Date: 2017-02-18 03:32 pm (UTC)
From: [identity profile]
I agree, less than 20 is where the best teaching happens. My 3rd year course has 18, but due to timetabling snafu, I have them split into two groups (this is all wholly off the books; but the ones that can't make it on the assigned day and time, we found another two hour slot that fits everyone and we just meet in my office, so NO ONE CAN COMPLAIN ABOUT IT), so I have ~12 in one group and 6 in the other. My tutorial group for the intro class is one group out of 6 (each having 11-13 students), which means the lecture itself is ~70, but even though that's a pretty large group, I've been very satisfied with my attempts to make it not just "the sage on the stage". I'd say about 30 of them will regularly ask questions or answer questions I pose to them during lecture, and each week it's a different subset, so it's not the same 5-10 "know it alls" that are always speaking in lecture, which can sometimes happen.

The dept. was originally not going to give me a tutorial group at all for the intro course; they were all assigned to PhD students and it was only a week before the start of term when I asked, "uh, when will I know when my tutorial is?" that I found out that I wasn't going to have one! I put my foot down and insisted. This is the first time I've taken over this course here, and I was counting on having the personal connection with at least one group of students in order to be able to keep a closer tab on the pulse of the course. (As it turns out, enough students enrolled in the class that we needed to have a 6th tutorial. In fact, it would've been better to have had a 7th, and had 10 students in each.)

Date: 2017-02-18 04:25 pm (UTC)
From: [identity profile]
Your stories make me want to take a logic course. However, I want to take it from you, and I really can't afford the commute.

Date: 2017-02-18 05:44 pm (UTC)
From: [identity profile]
Due to the number of requests I've gotten, next year I hope to do something that can be put online -- recording my lectures, or doing youtube videos, or the like. But the best part -- the tutorials -- can't really be replicated online.
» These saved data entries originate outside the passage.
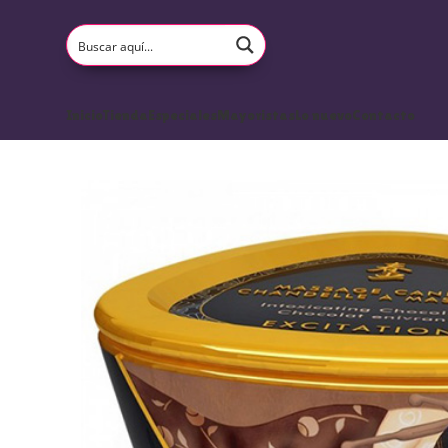
Inicio
Tienda
Especiales
Mayoristas
Lo nuevo
Contacto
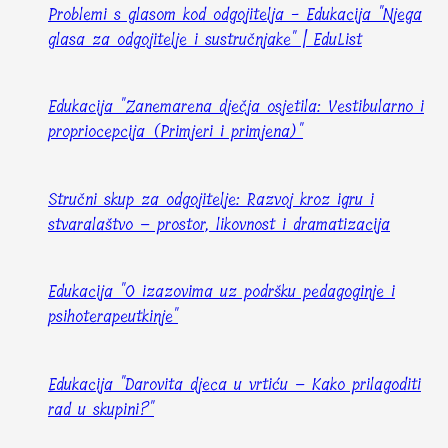
Problemi s glasom kod odgojitelja - Edukacija "Njega
glasa za odgojitelje i sustručnjake" | EduList
Edukacija "Zanemarena dječja osjetila: Vestibularno i
propriocepcija (Primjeri i primjena)"
Stručni skup za odgojitelje: Razvoj kroz igru i
stvaralaštvo – prostor, likovnost i dramatizacija
Edukacija "O izazovima uz podršku pedagoginje i
psihoterapeutkinje"
Edukacija "Darovita djeca u vrtiću – Kako prilagoditi
rad u skupini?"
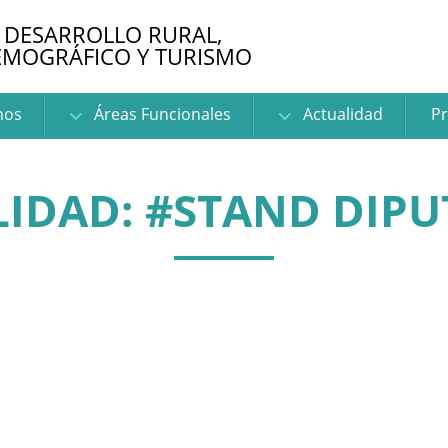
 DESARROLLO RURAL,
EMOGRÁFICO Y TURISMO
nos
Áreas Funcionales
Actualidad
Pr
IDAD: #STAND DIP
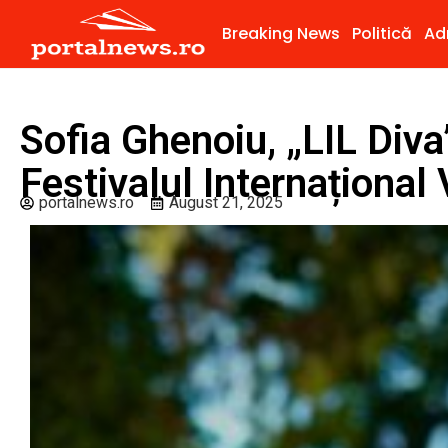
Breaking News
Politică
Ad
Sofia Ghenoiu, „LIL Diva”
Festivalul Internațional
portalnews.ro
August 21, 2025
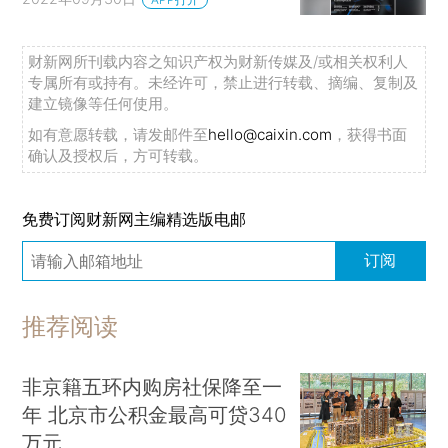
财新网所刊载内容之知识产权为财新传媒及/或相关权利人
专属所有或持有。未经许可，禁止进行转载、摘编、复制及
建立镜像等任何使用。
如有意愿转载，请发邮件至
hello@caixin.com
，获得书面
确认及授权后，方可转载。
免费订阅财新网主编精选版电邮
订阅
推荐阅读
非京籍五环内购房社保降至一
年 北京市公积金最高可贷340
万元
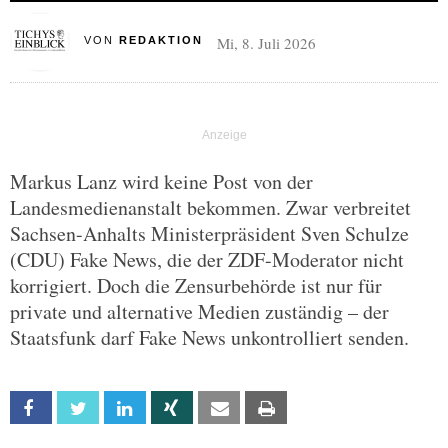
Mi, 8. Juli 2026
VON
REDAKTION
Markus Lanz wird keine Post von der
Landesmedienanstalt bekommen. Zwar verbreitet
Sachsen-Anhalts Ministerpräsident Sven Schulze
(CDU) Fake News, die der ZDF-Moderator nicht
korrigiert. Doch die Zensurbehörde ist nur für
private und alternative Medien zuständig – der
Staatsfunk darf Fake News unkontrolliert senden.
Facebook
Twitter
Linkedin
Xing
Email
Print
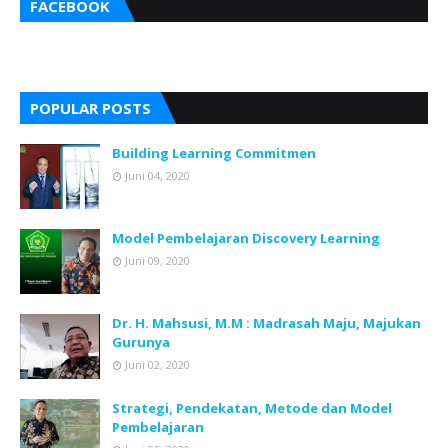
FACEBOOK
POPULAR POSTS
Building Learning Commitmen
Juni 04, 2020
Model Pembelajaran Discovery Learning
Juni 09, 2020
Dr. H. Mahsusi, M.M : Madrasah Maju, Majukan
Gurunya
Juni 02, 2020
Strategi, Pendekatan, Metode dan Model
Pembelajaran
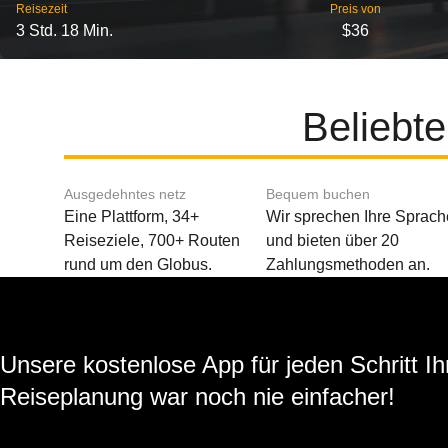
Reisezeit
Preis von
3 Std. 18 Min.
$36
Beliebt
Ausgedehntes netz
Bequem buchen
Eine Plattform, 34+
Wir sprechen Ihre Sprach
Reiseziele, 700+ Routen
und bieten über 20
rund um den Globus.
Zahlungsmethoden an.
Unsere kostenlose App für jeden Schritt Ih
Reiseplanung war noch nie einfacher!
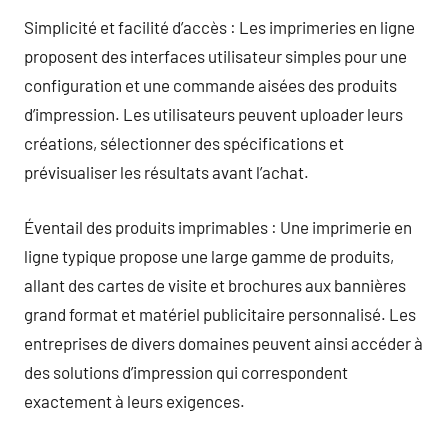
Simplicité et facilité d’accès : Les imprimeries en ligne
proposent des interfaces utilisateur simples pour une
configuration et une commande aisées des produits
d’impression. Les utilisateurs peuvent uploader leurs
créations, sélectionner des spécifications et
prévisualiser les résultats avant l’achat.
Éventail des produits imprimables : Une imprimerie en
ligne typique propose une large gamme de produits,
allant des cartes de visite et brochures aux bannières
grand format et matériel publicitaire personnalisé. Les
entreprises de divers domaines peuvent ainsi accéder à
des solutions d’impression qui correspondent
exactement à leurs exigences.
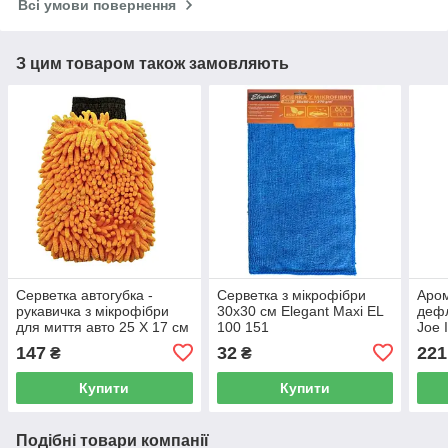
Всі умови повернення
З цим товаром також замовляють
Серветка автогубка -
Серветка з мікрофібри
Аром
рукавичка з мікрофібри
30x30 см Elegant Maxi EL
дефл
для миття авто 25 Х 17 см
100 151
Joe 
Elegant Maxi EL 100 153
LJL
147
32
221
₴
₴
Купити
Купити
Подібні товари компанії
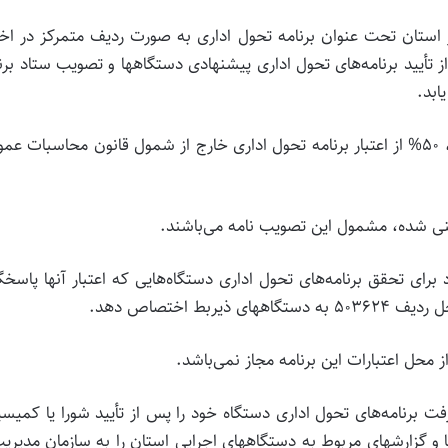
هزینه ای هر استان تحت عنوان برنامه تحول اداری به صورت ردیف متمرکز در اخت
ز تأ‌یید برنامه‌های تحول اداری پیشنهادی دستگاهها و تصویب ستاد برن
ابد.
تبصره ۳- به منظور تسهیل در انجام هزینه‌های فوق الذکر، ۵۰% از اعتبار برنامه تحول اداری خارج از شمول قانون محاسبات
 برای تحقق برنامه‌های تحول اداری دستگاه‌هایی که اعتبار آنها پاسخ
ط اختصاص دهد.
 برنامه‌های تحول اداری دستگاه خود را پس از تأ‌یید شورا یا کمیس
ا و گزارشهای مربوط به دستگاههای اجرایی استان را به سازمان مدیری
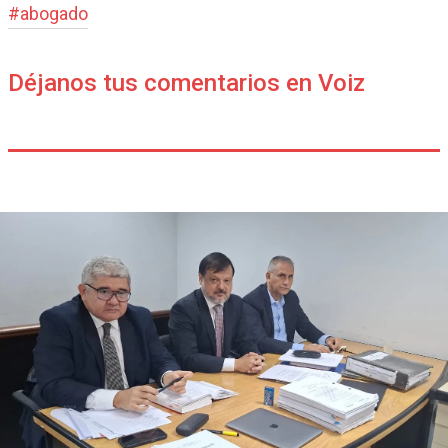
#
abogado
Déjanos tus comentarios en Voiz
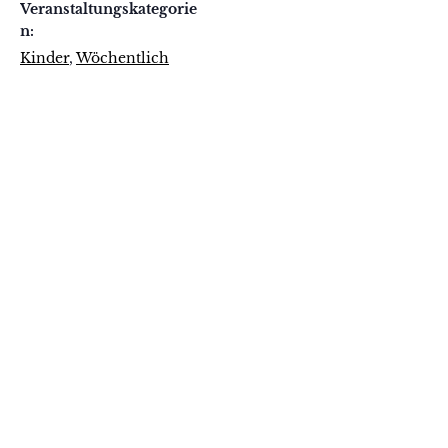
Veranstaltungskategorie
n:
Kinder
,
Wöchentlich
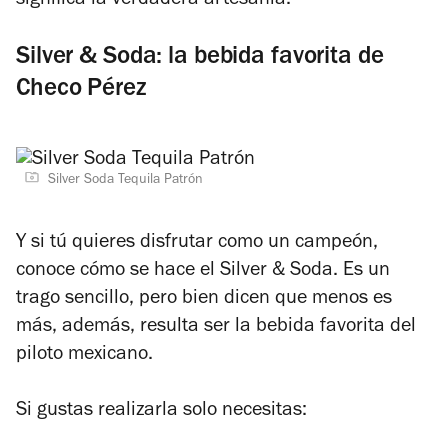
significa la verdadera artesanía.
Silver & Soda: la bebida favorita de
Checo Pérez
Silver Soda Tequila Patrón
Y si tú quieres disfrutar como un campeón,
conoce cómo se hace el Silver & Soda. Es un
trago sencillo, pero bien dicen que menos es
más, además, resulta ser la bebida favorita del
piloto mexicano.
Si gustas realizarla solo necesitas:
Hmmm...what sort of philosophy/computer science/mathematics provisions does Luleå have? You might speak to them about the possibility of having me come over and do an intensive, one-week crash course. If you could give me ~8 hours a day for 5 days, that would be basically as much time as I get with my students over the course of eight months.
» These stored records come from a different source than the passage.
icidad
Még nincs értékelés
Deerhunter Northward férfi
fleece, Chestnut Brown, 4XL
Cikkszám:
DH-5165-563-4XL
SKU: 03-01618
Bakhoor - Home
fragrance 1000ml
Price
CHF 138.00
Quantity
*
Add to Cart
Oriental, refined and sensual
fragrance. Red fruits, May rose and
There is a possibility I could even get Erasmus funding from my uni to help offset costs.

Date: 2017-02-21 09:37 pm (UTC)
From: [identity profile]
I didn't know anything about if/what sort of philosophy/computer science/mathmetics courses we might have, and, given that we are a Univeristy of Technology, I didn't expect much from the first on that list. Much to my surprise, when I typed "philosophy" into the uni web page search box, the autofill wanted to know if I meant "Philosophy of Science" The full course title is Philosophy of Science and Research Methodology. However, it appears to be a distance course. They list three contact people for more information, two of whom have the word "philosophy" listed in their research area, but only one of whom has a listing of publications and research on their uni page. Does that list make him look like someone worth contacting with the question of do they want you to come do a course? Or should I look for computer science or maths people instead?
Edited Date: 2017-02-21 09:39 pm (UTC)

Date: 2017-02-21 09:41 pm (UTC)
From: [identity profile]
Of course, if we do this, we should time it either for a July so you can attend our Medieval Days at Hägnan event (which might be a tough time to get students), or a November, so you can attend Norrskensfesten.

Date: 2017-03-08 12:47 pm (UTC)
From: [identity profile]
I totally forgot to follow up on this -- I'll get in touch via email or FB!